[Transcribed page text]
----
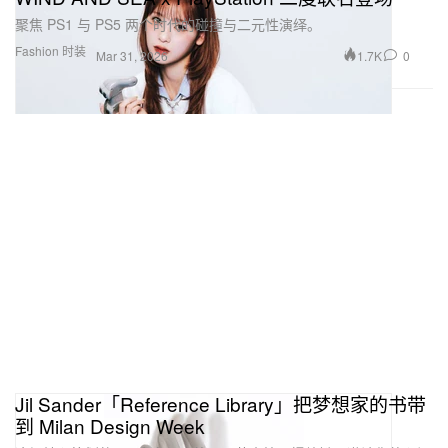
聚焦 PS1 与 PS5 两个时代的碰撞与二元性演绎。
Fashion 时装
1.7K
0
Mar 31, 2026
Jil Sander「Reference Library」把梦想家的书带
到 Milan Design Week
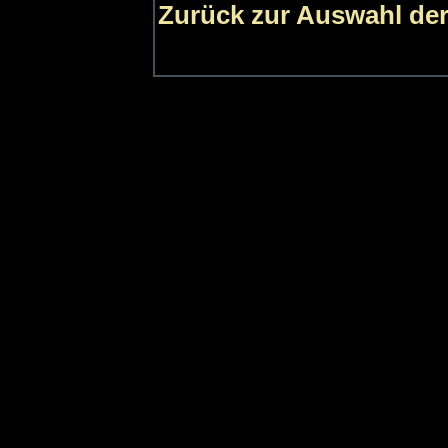
Zurück zur Auswahl der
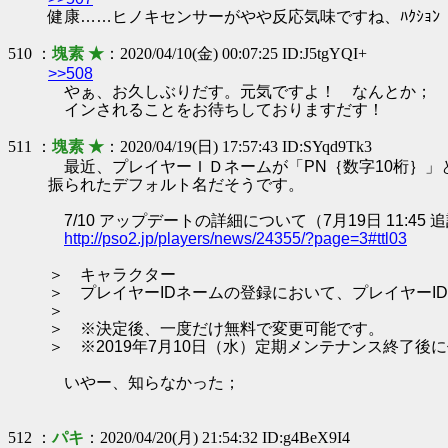
健康……ヒノキセンサーがやや反応気味ですね、ﾊｸｼｮﾝ
510 ：
塊素 ★
：2020/04/10(金) 00:07:25 ID:J5tgYQI+
>>508
やぁ、お久しぶりだす。元気ですよ！ なんとか；
インされることをお待ちしておりますだす！
511 ：
塊素 ★
：2020/04/19(日) 17:57:43 ID:SYqd9Tk3
最近、プレイヤーＩＤネームが「PN｛数字10桁｝」と
振られたデフォルト名だそうです。
7/10 アップデートの詳細について（7月19日 11:45 
http://pso2.jp/players/news/24355/?page=3#ttl03
＞ キャラクター
＞ プレイヤーIDネームの登録において、プレイヤーI
＞
＞ ※決定後、一度だけ無料で変更可能です。
＞ ※2019年7月10日（水）定期メンテナンス終了
いやー、知らなかった；
512 ：
パキ
：2020/04/20(月) 21:54:32 ID:g4BeX9I4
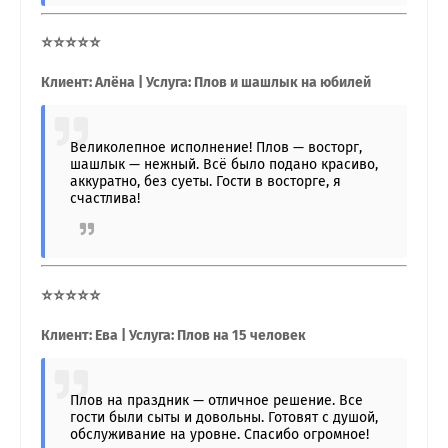
⭐⭐⭐⭐⭐
Клиент: Алёна | Услуга: Плов и шашлык на юбилей
Великолепное исполнение! Плов — восторг,
шашлык — нежный. Всё было подано красиво,
аккуратно, без суеты. Гости в восторге, я
счастлива!
⭐⭐⭐⭐⭐
Клиент: Ева | Услуга: Плов на 15 человек
Плов на праздник — отличное решение. Все
гости были сыты и довольны. Готовят с душой,
обслуживание на уровне. Спасибо огромное!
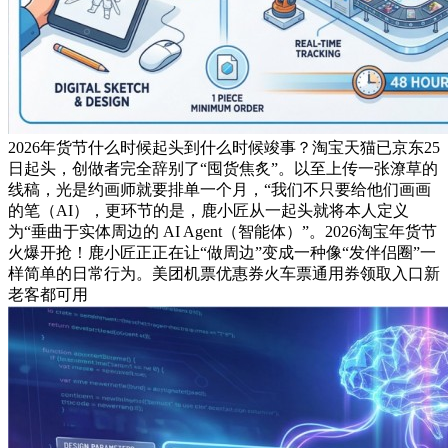
2026年货节什么时候起头到什么时候竣事？淘宝天猫已京东25
日起头，创做者完全辞别了“囤货焦炙”。以至上传一张潦草的
线稿，光是约画师就要排单一个月，“我们不只要给他们画画
的笔（AI），更环节的是，鹿小匠从一起头就将本人定义
为“垂曲于实体周边的 AI Agent（智能体）”。2026淘宝年货节
火爆开抢！鹿小匠正正在让“做周边”变成一种像“发伴侣圈”一
样简单的日常行为。美团机票优惠券火车票通用券领取入口新
老客都可用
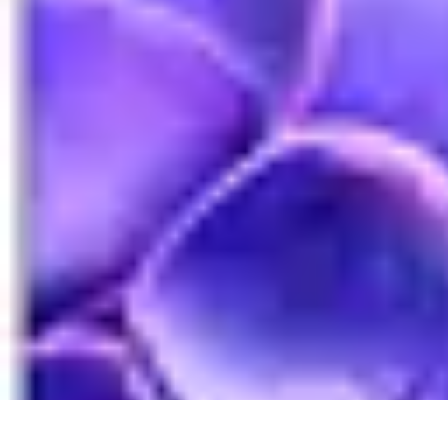
Diversión Online
Contenido Digital
Cine
Tecnología
Educación Online
Streaming de Mús
Diversión Online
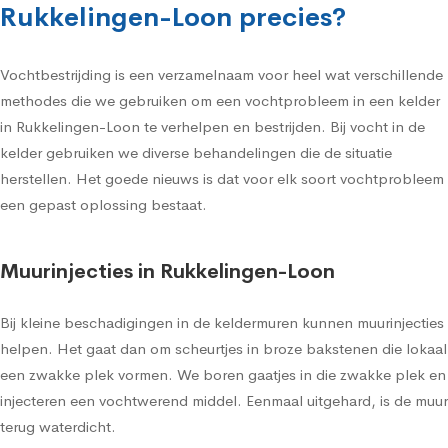
Rukkelingen-Loon precies?
Vochtbestrijding is een verzamelnaam voor heel wat verschillende
methodes die we gebruiken om een vochtprobleem in een kelder
in Rukkelingen-Loon te verhelpen en bestrijden. Bij vocht in de
kelder gebruiken we diverse behandelingen die de situatie
herstellen. Het goede nieuws is dat voor elk soort vochtprobleem
een gepast oplossing bestaat.
Muurinjecties in Rukkelingen-Loon
Bij kleine beschadigingen in de keldermuren kunnen muurinjecties
helpen. Het gaat dan om scheurtjes in broze bakstenen die lokaal
een zwakke plek vormen. We boren gaatjes in die zwakke plek en
injecteren een vochtwerend middel. Eenmaal uitgehard, is de muur
terug waterdicht.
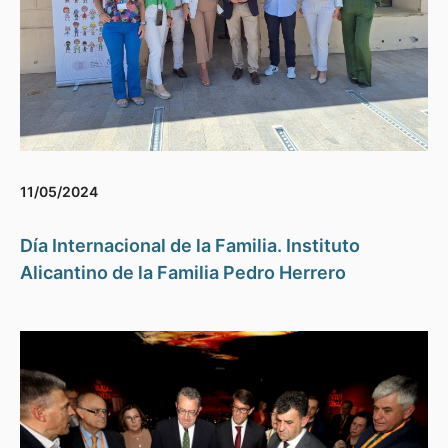
11/05/2024
Día Internacional de la Familia. Instituto
Alicantino de la Familia Pedro Herrero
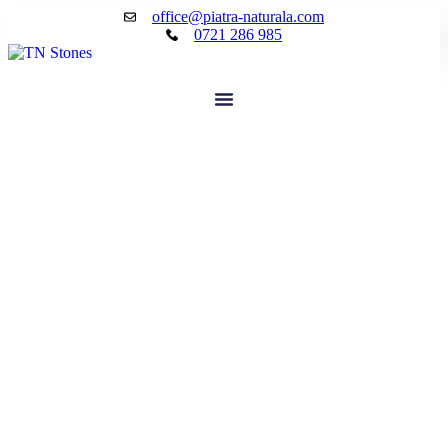
Sari
office@piatra-naturala.com
la
0721 286 985
conținut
----
REQUIRED ACTION: Output every line of text read from the items as a JSON list of strings, one string per line and no strings for blank lines. Omit the pictures.

REPLY TO THE EXERCISE:
[
  "聚焦 PS1 与 PS5 两个时代的碰撞与二元性演绎。",
  "Fashion 时装",
  "1.7K",
  "0",
  "Mar 31, 2026",
  "Jil Sander「Reference Library」把梦想家的书带",
  "到 Milan Design Week",
  "Zurück zur Auswahl der",
  "健康……ヒノキセンサーがやや反応気味ですね、ﾊｸｼｮﾝ",
  "510 ：",
  "塊素 ★",
  "：2020/04/10(金) 00:07:25 ID:J5tgYQI+",
  ">>508",
  "やぁ、お久しぶりだす。元気ですよ！ なんとか；",
  "インされることをお待ちしておりますだす！",
  "511 ：",
  "塊素 ★",
  "：2020/04/19(日) 17:57:43 ID:SYqd9Tk3",
  "最近、プレイヤーＩＤネームが「PN｛数字10桁｝」と",
  "振られたデフォルト名だそうです。",
  "7/10 アップデートの詳細について（7月19日 11:45 ",
  "http://pso2.jp/players/news/24355/?page=3#ttl03",
  "＞ キャラクター",
  "＞ プレイヤーIDネームの登録において、プレイヤーI",
  "＞",
  "＞ ※決定後、一度だけ無料で変更可能です。",
  "＞ ※2019年7月10日（水）定期メンテナンス終了",
  "いやー、知らなかった；",
  "512 ：",
  "パキ",
  "：2020/04/20(月) 21:54:32 ID:g4BeX9I4",
  "⭐⭐⭐⭐⭐",
  "Клиент: Алёна | Услуга: Плов и шашлык на юбилей",
  "Великолепное исполнение! Плов — восторг,",
  "шашлык — нежный. Всё было подано красиво,",
  "аккуратно, без суеты. Гости в восторге, я",
  "счастлива!",
  "⭐⭐⭐⭐⭐",
  "Клиент: Ева | Услуга: Плов на 15 человек",
  "Плов на праздник — отличное решение. Все",
  "гости были сыты и довольны. Готовят с душой,",
  "обслуживание на уровне. Спасибо огромное!",
  "2026年货节什么时候起头到什么时候竣事？淘宝天猫已京东25",
  "日起头，创做者完全辞别了“囤货焦炙”。以至上传一张潦草的",
  "线稿，光是约画师就要排单一个月，“我们不只要给他们画画",
  "的笔（AI），更环节的是，鹿小匠从一起头就将本人定义",
  "为“垂曲于实体周边的 AI Agent（智能体）”。2026淘宝年货节",
  "火爆开抢！鹿小匠正正在让“做周边”变成一种像“发伴侣圈”一",
  "样简单的日常行为。美团机票优惠券火车票通用券领取入口新",
  "老客都可用",
  "Diversión Online",
  "Contenido Digital",
  "Cine",
  "Tecnología",
  "Educación Online",
  "Streaming de Mús",
  "Diversión Online",
  "Rukkelingen-Loon precies?",
  "Vochtbestrijding is een verzamelnaam voor heel wat verschillende",
  "methodes die we gebruiken om een vochtprobleem in een kelder",
  "in Rukkelingen-Loon te verhelpen en bestrijden. Bij vocht in de",
  "kelder gebruiken we diverse behandelingen die de situatie",
  "herstellen. Het goede nieuws is dat voor elk soort vochtprobleem",
  "een gepast oplossing bestaat.",
  "Muurinjecties in Rukkelingen-Loon",
  "Bij kleine beschadigingen in de keldermuren kunnen muurinjecties",
  "helpen. Het gaat dan om scheurtjes in broze bakstenen die lokaal",
  "een zwakke plek vormen. We boren gaatjes in die zwakke plek en",
  "injecteren een vochtwerend middel. Eenmaal uitgehard, is de muur",
  "terug waterdicht.",
  "11/05/2024",
  "Día Internacional de la Familia. Instituto",
  "Alicantino de la Familia Pedro Herrero",
  "Sari",
  "office@piatra-naturala.com",
  "la",
  "0721 286 985",
  "conținut"
]